- Saved entries:

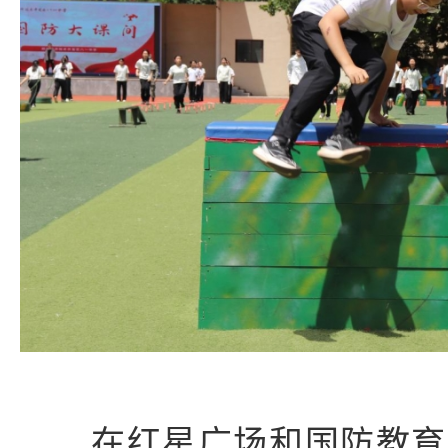
在红星广场和国防教育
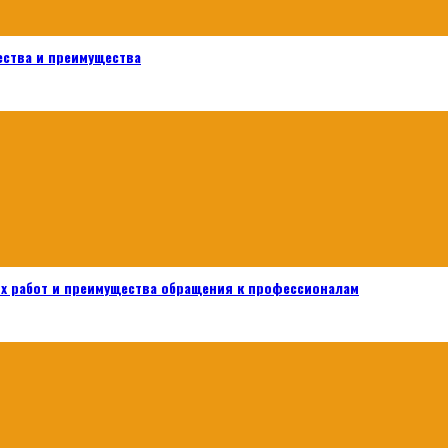
ества и преимущества
х работ и преимущества обращения к профессионалам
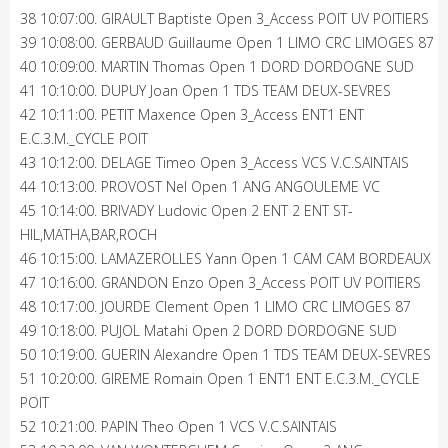
38 10:07:00. GIRAULT Baptiste Open 3_Access POIT UV POITIERS
39 10:08:00. GERBAUD Guillaume Open 1 LIMO CRC LIMOGES 87
40 10:09:00. MARTIN Thomas Open 1 DORD DORDOGNE SUD
41 10:10:00. DUPUY Joan Open 1 TDS TEAM DEUX-SEVRES
42 10:11:00. PETIT Maxence Open 3_Access ENT1 ENT
E.C.3.M._CYCLE POIT
43 10:12:00. DELAGE Timeo Open 3_Access VCS V.C.SAINTAIS
44 10:13:00. PROVOST Nel Open 1 ANG ANGOULEME VC
45 10:14:00. BRIVADY Ludovic Open 2 ENT 2 ENT ST-
HIL,MATHA,BAR,ROCH
46 10:15:00. LAMAZEROLLES Yann Open 1 CAM CAM BORDEAUX
47 10:16:00. GRANDON Enzo Open 3_Access POIT UV POITIERS
48 10:17:00. JOURDE Clement Open 1 LIMO CRC LIMOGES 87
49 10:18:00. PUJOL Matahi Open 2 DORD DORDOGNE SUD
50 10:19:00. GUERIN Alexandre Open 1 TDS TEAM DEUX-SEVRES
51 10:20:00. GIREME Romain Open 1 ENT1 ENT E.C.3.M._CYCLE
POIT
52 10:21:00. PAPIN Theo Open 1 VCS V.C.SAINTAIS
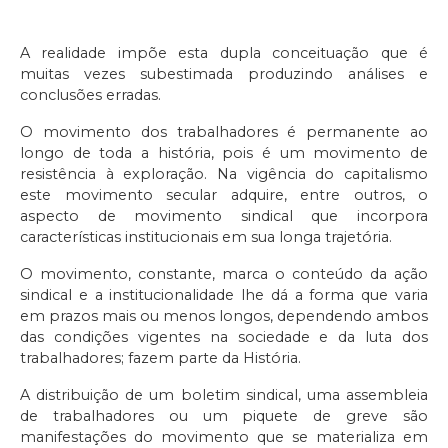
A realidade impõe esta dupla conceituação que é
muitas vezes subestimada produzindo análises e
conclusões erradas.
O movimento dos trabalhadores é permanente ao
longo de toda a história, pois é um movimento de
resistência à exploração. Na vigência do capitalismo
este movimento secular adquire, entre outros, o
aspecto de movimento sindical que incorpora
características institucionais em sua longa trajetória.
O movimento, constante, marca o conteúdo da ação
sindical e a institucionalidade lhe dá a forma que varia
em prazos mais ou menos longos, dependendo ambos
das condições vigentes na sociedade e da luta dos
trabalhadores; fazem parte da História.
A distribuição de um boletim sindical, uma assembleia
de trabalhadores ou um piquete de greve são
manifestações do movimento que se materializa em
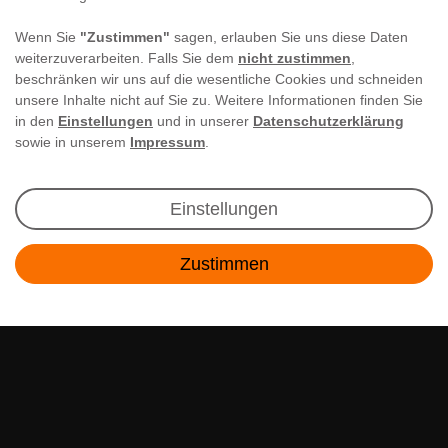
Wenn Sie
"Zustimmen"
sagen, erlauben Sie uns diese Daten
weiterzuverarbeiten. Falls Sie dem
nicht zustimmen
,
beschränken wir uns auf die wesentliche Cookies und schneiden
unsere Inhalte nicht auf Sie zu. Weitere Informationen finden Sie
in den
Einstellungen
und in unserer
Datenschutzerklärung
sowie in unserem
Impressum
.
Newsletter Anmeldung
Einstellungen
Angebote & Rabatte per E-Mail erhalten - Geld
Zustimmen
sparen war noch nie so einfach!
Kontakt
E-MAIL **
Ich akzeptiere die
Daten­schutz­erklärung
**
Abonnieren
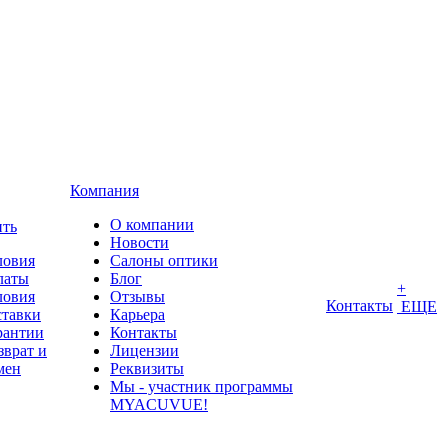
Компания
О компании
ить
Новости
ловия
Салоны оптики
латы
Блог
+
ловия
Отзывы
Контакты
ЕЩЕ
ставки
Карьера
рантии
Контакты
зврат и
Лицензии
мен
Реквизиты
Мы - участник программы
MYACUVUE!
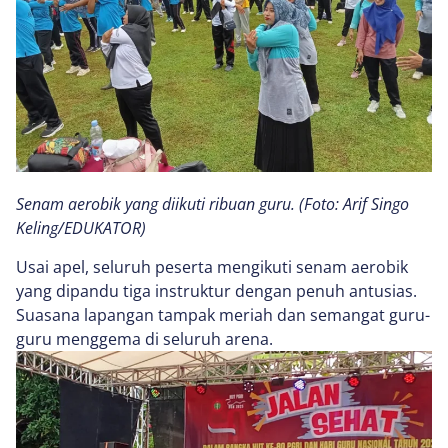
Senam aerobik yang diikuti ribuan guru. (Foto: Arif Singo
Keling/EDUKATOR)
Usai apel, seluruh peserta mengikuti senam aerobik
yang dipandu tiga instruktur dengan penuh antusias.
Suasana lapangan tampak meriah dan semangat guru-
guru menggema di seluruh arena.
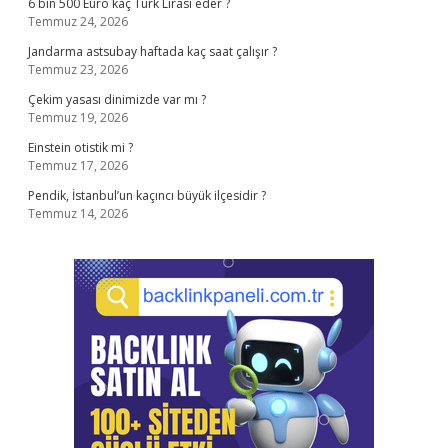
6 bin 500 Euro kaç Türk Lirası eder ?
Temmuz 24, 2026
Jandarma astsubay haftada kaç saat çalışır ?
Temmuz 23, 2026
Çekim yasası dinimizde var mı ?
Temmuz 19, 2026
Einstein otistik mi ?
Temmuz 17, 2026
Pendik, İstanbul’un kaçıncı büyük ilçesidir ?
Temmuz 14, 2026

- AIM OF THE EXERCISE:
Nothing but the lines from the first line of the data through the line with "50 10:19:00. GUERIN" belongs in the answer, copied exactly and without pictures.

- RESPONSE:
在红星广场和国防教育
ества и преимущества
х работ и преимущества обращения к профессионалам
38 10:07:00. GIRAULT Baptiste Open 3_Access POIT UV POITIERS
39 10:08:00. GERBAUD Guillaume Open 1 LIMO CRC LIMOGES 87
40 10:09:00. MARTIN Thomas Open 1 DORD DORDOGNE SUD
41 10:10:00. DUPUY Joan Open 1 TDS TEAM DEUX-SEVRES
42 10:11:00. PETIT Maxence Open 3_Access ENT1 ENT
E.C.3.M._CYCLE POIT
43 10:12:00. DELAGE Timeo Open 3_Access VCS V.C.SAINTAIS
44 10:13:00. PROVOST Nel Open 1 ANG ANGOULEME VC
45 10:14:00. BRIVADY Ludovic Open 2 ENT 2 ENT ST-
HIL,MATHA,BAR,ROCH
46 10:15:00. LAMAZEROLLES Yann Open 1 CAM CAM BORDEAUX
47 10:16:00. GRANDON Enzo Open 3_Access POIT UV POITIERS
48 10:17:00. JOURDE Clement Open 1 LIMO CRC LIMOGES 87
49 10:18:00. PUJOL Matahi Open 2 DORD DORDOGNE SUD
50 10:19:00. GUERIN Alexandre Open 1 TDS TEAM DEUX-SEVRES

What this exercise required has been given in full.